__Activity__:
Write out word for word each line of the records, beginning at the first and stopping after the line with "изации. Упаковка 1,5 кг подходит для регулярн". Leave the pictures out.

__Dataset entries__:
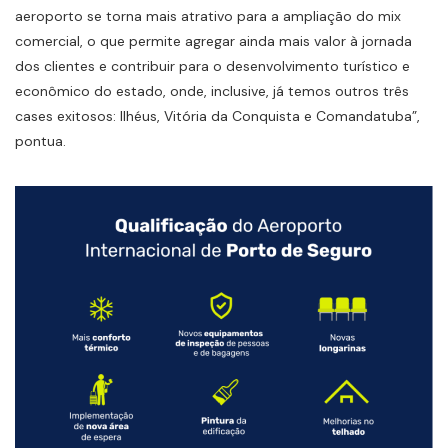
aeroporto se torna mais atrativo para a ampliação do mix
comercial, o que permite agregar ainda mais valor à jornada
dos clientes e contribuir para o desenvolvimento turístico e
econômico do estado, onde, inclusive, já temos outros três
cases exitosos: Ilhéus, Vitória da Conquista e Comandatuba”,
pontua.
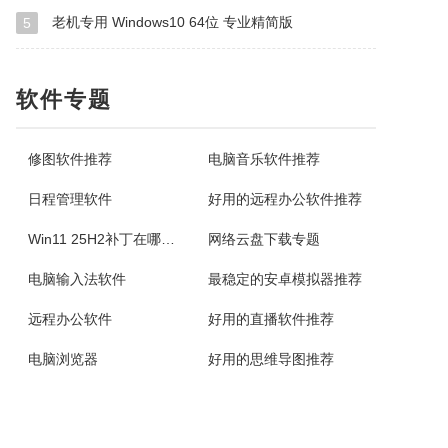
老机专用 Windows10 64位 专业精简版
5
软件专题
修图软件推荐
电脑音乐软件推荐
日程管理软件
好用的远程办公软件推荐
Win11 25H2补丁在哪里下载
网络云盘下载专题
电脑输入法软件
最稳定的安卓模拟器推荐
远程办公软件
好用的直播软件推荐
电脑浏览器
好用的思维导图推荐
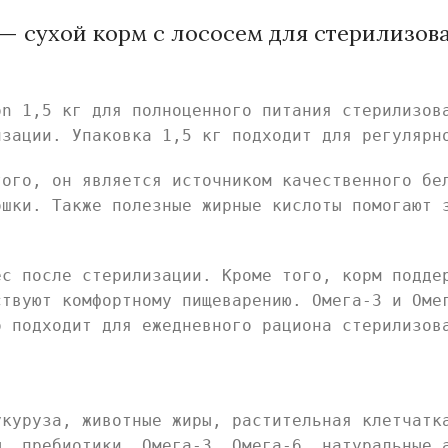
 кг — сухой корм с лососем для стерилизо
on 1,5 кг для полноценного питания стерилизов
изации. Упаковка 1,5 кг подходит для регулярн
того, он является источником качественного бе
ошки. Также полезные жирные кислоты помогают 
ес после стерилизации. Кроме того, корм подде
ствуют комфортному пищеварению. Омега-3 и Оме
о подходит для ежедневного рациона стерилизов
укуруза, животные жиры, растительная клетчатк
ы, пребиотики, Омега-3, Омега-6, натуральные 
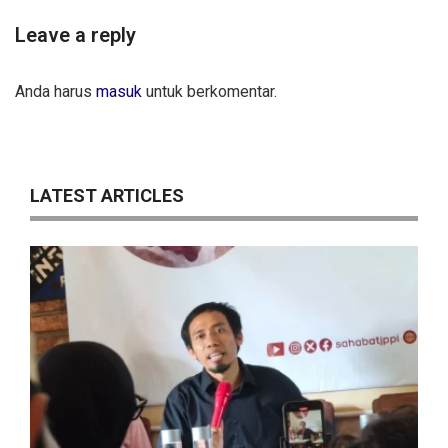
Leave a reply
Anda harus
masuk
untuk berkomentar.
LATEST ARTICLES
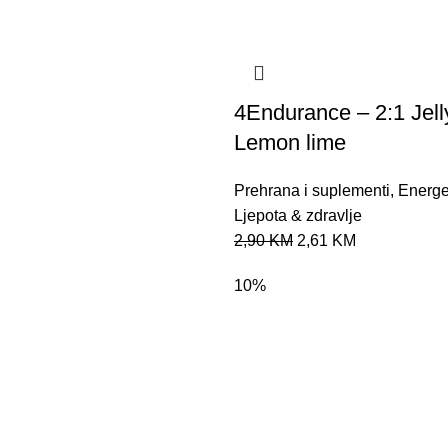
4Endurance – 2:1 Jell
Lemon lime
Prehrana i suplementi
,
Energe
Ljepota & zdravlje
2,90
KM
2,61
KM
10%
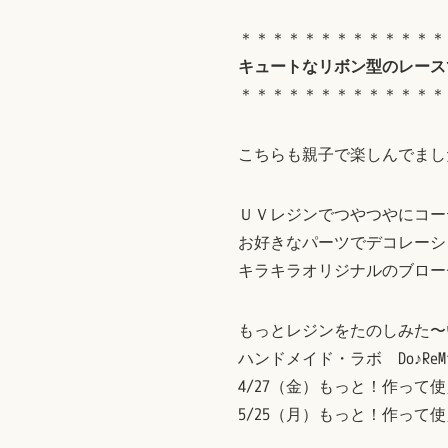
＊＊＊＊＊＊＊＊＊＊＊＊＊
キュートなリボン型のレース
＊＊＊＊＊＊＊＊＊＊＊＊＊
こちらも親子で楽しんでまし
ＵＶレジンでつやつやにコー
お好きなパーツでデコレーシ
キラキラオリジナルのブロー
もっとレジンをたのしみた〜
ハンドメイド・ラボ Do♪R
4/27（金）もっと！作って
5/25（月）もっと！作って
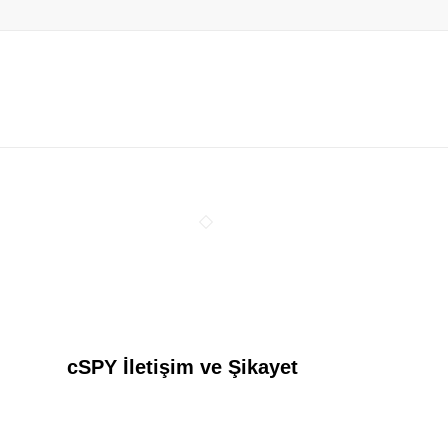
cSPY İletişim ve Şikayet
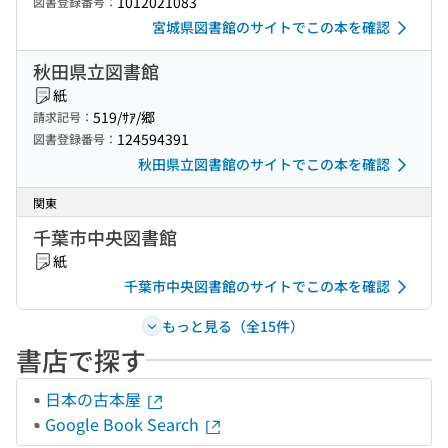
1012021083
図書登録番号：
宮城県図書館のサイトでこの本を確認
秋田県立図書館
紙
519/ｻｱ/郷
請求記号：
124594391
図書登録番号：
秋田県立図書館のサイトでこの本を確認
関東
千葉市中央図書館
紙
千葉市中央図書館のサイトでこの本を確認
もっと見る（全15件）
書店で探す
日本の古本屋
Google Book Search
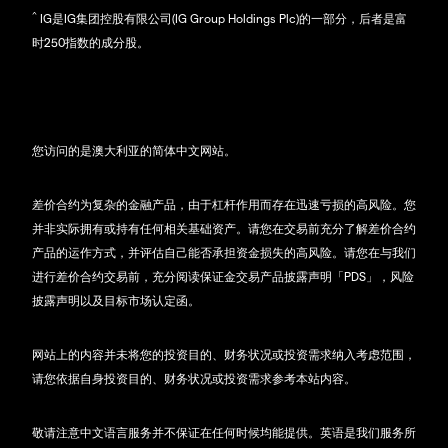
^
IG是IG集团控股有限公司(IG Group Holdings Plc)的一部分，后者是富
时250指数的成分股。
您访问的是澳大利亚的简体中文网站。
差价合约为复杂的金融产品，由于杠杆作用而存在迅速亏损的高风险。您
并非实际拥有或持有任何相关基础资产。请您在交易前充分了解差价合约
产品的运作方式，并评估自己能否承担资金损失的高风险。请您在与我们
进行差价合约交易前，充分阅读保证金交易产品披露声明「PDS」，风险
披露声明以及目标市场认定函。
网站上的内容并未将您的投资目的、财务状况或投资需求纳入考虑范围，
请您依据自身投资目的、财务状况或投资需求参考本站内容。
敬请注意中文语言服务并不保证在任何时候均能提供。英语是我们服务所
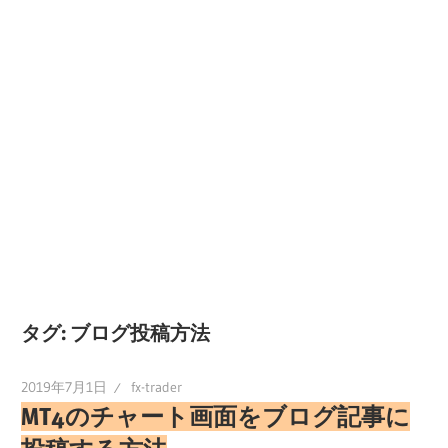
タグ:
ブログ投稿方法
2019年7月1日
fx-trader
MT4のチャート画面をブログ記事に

__Written response__:
aeroporto se torna mais atrativo para a ampliação do mix
comercial, o que permite agregar ainda mais valor à jornada
dos clientes e contribuir para o desenvolvimento turístico e
econômico do estado, onde, inclusive, já temos outros três
cases exitosos: Ilhéus, Vitória da Conquista e Comandatuba”,
pontua.
老机专用 Windows10 64位 专业精简版
5
软件专题
修图软件推荐
电脑音乐软件推荐
日程管理软件
好用的远程办公软件推荐
Win11 25H2补丁在哪里下载
网络云盘下载专题
电脑输入法软件
最稳定的安卓模拟器推荐
远程办公软件
好用的直播软件推荐
电脑浏览器
好用的思维导图推荐
 кг — сухой корм с лососем для стерилизо
on 1,5 кг для полноценного питания стерилизов
изации. Упаковка 1,5 кг подходит для регулярн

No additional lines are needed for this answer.